On a positive note, some have noted that an R-rated movie actually attracts more adolescent viewers than a PG-13 rating does. And once the movie is out in DVD, the MPAA has little control over who views it anyway. In addition, the media frenzy that has resulted from the ratings controversy has done much to raise awareness of and provide exposure for the film.
Ironically, several provinces in Canada have agreed to give Bully a PG rating. Canada’s movie ratings are set by each individual province instead by of one board like the MPAA. Perhaps schools in the U. S. will have to consider busing their students to Canada to see the movie.
Meanwhile, the Libbys moved to a new area to give Alex a new start. He is now in a school where he has found friends and is treated with respect. He is doing much better and getting good grades.

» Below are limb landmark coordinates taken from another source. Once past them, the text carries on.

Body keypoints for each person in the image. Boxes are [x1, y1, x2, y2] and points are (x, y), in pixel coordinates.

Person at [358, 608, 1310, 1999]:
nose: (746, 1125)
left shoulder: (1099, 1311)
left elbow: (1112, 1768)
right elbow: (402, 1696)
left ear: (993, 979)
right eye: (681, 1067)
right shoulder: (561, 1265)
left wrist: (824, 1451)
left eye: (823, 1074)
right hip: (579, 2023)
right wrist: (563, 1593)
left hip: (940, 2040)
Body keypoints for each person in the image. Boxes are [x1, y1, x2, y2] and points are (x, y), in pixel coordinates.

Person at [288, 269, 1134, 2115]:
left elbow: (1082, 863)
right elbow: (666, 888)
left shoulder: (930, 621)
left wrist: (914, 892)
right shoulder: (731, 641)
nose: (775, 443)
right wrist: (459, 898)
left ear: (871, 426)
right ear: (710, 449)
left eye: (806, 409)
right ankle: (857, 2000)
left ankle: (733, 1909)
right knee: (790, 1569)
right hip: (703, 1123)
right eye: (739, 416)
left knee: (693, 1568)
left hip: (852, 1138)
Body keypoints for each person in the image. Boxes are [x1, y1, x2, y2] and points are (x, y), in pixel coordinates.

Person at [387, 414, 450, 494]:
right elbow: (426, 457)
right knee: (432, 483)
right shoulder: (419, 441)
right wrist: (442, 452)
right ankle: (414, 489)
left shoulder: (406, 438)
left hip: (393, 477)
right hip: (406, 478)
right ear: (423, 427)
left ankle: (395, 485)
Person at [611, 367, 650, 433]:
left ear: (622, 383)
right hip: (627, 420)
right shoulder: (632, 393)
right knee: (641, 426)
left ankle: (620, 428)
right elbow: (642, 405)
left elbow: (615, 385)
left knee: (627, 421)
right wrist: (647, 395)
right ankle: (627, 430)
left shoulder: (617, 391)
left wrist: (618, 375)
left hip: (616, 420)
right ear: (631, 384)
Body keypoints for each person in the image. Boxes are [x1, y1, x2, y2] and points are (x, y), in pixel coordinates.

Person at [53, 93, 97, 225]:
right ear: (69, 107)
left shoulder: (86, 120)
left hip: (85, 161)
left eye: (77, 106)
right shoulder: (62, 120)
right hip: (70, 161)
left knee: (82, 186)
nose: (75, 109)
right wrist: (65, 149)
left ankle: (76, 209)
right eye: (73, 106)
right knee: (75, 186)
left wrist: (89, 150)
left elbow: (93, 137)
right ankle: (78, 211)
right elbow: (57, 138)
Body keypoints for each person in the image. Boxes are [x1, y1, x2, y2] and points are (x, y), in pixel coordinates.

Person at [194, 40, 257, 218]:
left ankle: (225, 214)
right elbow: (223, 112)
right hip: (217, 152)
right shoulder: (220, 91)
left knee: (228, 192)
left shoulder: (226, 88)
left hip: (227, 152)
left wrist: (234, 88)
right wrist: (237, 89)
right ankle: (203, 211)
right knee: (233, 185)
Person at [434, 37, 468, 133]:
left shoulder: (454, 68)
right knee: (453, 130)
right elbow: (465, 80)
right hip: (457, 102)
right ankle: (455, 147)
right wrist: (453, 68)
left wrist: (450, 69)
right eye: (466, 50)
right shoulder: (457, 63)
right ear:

Not all of the other families have been so fortunate. Tyler Long’s story is also depicted in the Bully film. Tyler Long hung himself in 2009 at age 17 after years of bullying and suggestions that he hang himself. After, he died, kids came to school mocking him by bring rope tied into a noose to school.
Both Alex and Tyler suffer from Asperger’s Syndrome. Asperger is a mild form of autism and those who have it usually have difficulty with social skills and making friends. Individuals with autism have very high rates of peer rejection to begin with and when bullying is added to the mix, life can become intolerable to both the student and his parents. A survey of parents of children with autism found that 88% have been bullied to some degree.
Children with disabilities in general are frequent targets of bullies. One study found that 60% of students with disabilities compared to 25% in the general population have been bullied. Of 10 studies done on bullying and disabilities, all 10 found that students with disabilities were 2 to 3 times more likely to be bullied than students without disabilities.
Whether or not the rating is changed, the film is still expected to make a significant impact in educating the public about bullying and hopefully in decreasing the incidences of bullying that occur.